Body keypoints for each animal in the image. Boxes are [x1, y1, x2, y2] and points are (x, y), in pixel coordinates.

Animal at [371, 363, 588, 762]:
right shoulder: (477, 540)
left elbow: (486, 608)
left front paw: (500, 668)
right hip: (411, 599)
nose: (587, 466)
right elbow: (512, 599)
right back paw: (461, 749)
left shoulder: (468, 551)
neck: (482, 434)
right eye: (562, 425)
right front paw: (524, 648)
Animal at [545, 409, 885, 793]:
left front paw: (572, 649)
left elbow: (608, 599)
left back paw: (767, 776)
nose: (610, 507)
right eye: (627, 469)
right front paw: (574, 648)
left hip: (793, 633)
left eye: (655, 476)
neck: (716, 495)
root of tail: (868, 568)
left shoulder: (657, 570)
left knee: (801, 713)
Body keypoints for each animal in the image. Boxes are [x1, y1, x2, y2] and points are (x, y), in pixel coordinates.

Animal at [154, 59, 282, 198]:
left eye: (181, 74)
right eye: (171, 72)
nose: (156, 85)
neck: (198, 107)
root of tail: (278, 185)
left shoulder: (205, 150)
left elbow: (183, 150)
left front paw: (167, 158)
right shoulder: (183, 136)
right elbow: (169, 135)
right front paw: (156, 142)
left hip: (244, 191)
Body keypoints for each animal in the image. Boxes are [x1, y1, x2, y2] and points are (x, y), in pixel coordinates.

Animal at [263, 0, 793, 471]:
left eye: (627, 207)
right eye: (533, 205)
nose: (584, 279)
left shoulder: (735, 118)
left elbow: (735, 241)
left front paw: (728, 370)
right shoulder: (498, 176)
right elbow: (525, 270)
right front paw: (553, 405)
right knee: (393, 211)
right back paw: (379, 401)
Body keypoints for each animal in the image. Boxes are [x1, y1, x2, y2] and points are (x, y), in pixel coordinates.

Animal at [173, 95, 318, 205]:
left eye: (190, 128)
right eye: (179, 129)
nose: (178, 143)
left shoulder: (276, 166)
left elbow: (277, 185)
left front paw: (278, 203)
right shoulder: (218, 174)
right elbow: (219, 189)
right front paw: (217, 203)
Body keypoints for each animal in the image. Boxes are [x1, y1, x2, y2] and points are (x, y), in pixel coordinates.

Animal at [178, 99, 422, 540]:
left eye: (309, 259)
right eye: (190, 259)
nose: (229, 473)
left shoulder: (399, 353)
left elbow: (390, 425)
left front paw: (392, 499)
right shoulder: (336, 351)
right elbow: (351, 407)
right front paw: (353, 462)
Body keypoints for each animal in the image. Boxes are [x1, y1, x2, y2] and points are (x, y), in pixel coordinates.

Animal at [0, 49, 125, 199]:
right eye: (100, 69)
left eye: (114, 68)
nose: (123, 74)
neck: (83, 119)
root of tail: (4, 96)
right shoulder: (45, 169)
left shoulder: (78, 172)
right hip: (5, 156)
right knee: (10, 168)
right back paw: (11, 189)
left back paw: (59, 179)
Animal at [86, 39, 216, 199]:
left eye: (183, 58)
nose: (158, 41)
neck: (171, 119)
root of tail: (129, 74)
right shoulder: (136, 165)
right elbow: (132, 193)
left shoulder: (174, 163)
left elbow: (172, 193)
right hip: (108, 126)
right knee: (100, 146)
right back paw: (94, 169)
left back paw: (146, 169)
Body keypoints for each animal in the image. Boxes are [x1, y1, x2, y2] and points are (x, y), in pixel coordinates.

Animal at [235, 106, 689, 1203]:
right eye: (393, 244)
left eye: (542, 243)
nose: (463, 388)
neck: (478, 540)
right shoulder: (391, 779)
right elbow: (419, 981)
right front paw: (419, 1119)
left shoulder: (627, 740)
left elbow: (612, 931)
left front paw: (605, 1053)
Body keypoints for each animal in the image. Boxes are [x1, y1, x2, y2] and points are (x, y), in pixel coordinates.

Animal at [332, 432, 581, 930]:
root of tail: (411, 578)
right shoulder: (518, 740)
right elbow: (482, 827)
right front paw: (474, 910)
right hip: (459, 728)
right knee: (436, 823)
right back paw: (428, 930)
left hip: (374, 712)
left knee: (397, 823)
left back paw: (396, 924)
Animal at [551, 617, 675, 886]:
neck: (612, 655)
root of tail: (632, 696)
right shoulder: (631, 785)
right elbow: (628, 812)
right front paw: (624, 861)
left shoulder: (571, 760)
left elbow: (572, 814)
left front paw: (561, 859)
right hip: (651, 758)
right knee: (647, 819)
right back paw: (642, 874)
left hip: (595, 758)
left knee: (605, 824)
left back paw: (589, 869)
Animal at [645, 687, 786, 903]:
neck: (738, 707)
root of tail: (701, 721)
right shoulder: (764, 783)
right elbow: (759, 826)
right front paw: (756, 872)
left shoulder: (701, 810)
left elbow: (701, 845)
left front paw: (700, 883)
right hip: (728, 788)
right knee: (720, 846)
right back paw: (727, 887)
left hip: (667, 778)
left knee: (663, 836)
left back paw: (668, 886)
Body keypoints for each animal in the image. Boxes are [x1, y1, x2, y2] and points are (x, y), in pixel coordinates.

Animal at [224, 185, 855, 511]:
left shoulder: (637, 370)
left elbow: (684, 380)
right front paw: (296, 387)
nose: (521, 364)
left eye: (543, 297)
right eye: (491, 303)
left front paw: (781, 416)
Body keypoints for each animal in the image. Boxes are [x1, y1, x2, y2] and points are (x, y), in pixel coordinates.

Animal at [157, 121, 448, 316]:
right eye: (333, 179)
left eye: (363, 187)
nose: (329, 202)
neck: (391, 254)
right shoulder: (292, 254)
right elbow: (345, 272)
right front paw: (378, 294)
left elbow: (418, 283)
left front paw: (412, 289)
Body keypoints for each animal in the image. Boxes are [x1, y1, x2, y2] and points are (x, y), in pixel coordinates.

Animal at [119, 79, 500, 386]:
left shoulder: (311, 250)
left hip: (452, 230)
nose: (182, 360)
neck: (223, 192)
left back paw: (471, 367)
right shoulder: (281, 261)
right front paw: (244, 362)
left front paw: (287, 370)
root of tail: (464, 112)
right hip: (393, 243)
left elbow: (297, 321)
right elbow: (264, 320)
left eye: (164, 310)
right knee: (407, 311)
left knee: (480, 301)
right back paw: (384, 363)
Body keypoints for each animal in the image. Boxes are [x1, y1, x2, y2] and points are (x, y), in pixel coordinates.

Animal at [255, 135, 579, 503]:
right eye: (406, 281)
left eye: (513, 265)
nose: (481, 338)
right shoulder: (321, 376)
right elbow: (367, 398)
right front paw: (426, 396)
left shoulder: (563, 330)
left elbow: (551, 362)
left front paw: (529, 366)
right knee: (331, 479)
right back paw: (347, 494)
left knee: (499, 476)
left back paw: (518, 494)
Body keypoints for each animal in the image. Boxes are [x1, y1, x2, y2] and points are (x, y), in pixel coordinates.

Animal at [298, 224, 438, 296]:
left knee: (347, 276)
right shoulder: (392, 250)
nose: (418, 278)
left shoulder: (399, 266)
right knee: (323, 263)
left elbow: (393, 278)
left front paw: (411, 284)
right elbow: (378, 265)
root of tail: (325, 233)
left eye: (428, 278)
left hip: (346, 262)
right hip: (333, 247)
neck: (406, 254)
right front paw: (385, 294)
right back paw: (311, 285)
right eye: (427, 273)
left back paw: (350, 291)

+++

If a line falls between the first line of the records and the line containing "right eye: (627, 469)", inclusive, repeat it exactly; leave out all others.

Body keypoints for each animal in the image. Boxes are [x1, y1, x2, y2] and points are (x, y), in pixel coordinates.

Animal at [371, 363, 588, 762]:
right shoulder: (477, 540)
left elbow: (486, 608)
left front paw: (500, 668)
right hip: (411, 599)
nose: (587, 466)
right elbow: (512, 599)
right back paw: (461, 749)
left shoulder: (468, 551)
neck: (482, 434)
right eye: (562, 425)
right front paw: (524, 648)
Animal at [545, 409, 885, 793]:
left front paw: (572, 649)
left elbow: (608, 599)
left back paw: (767, 776)
nose: (610, 507)
right eye: (627, 469)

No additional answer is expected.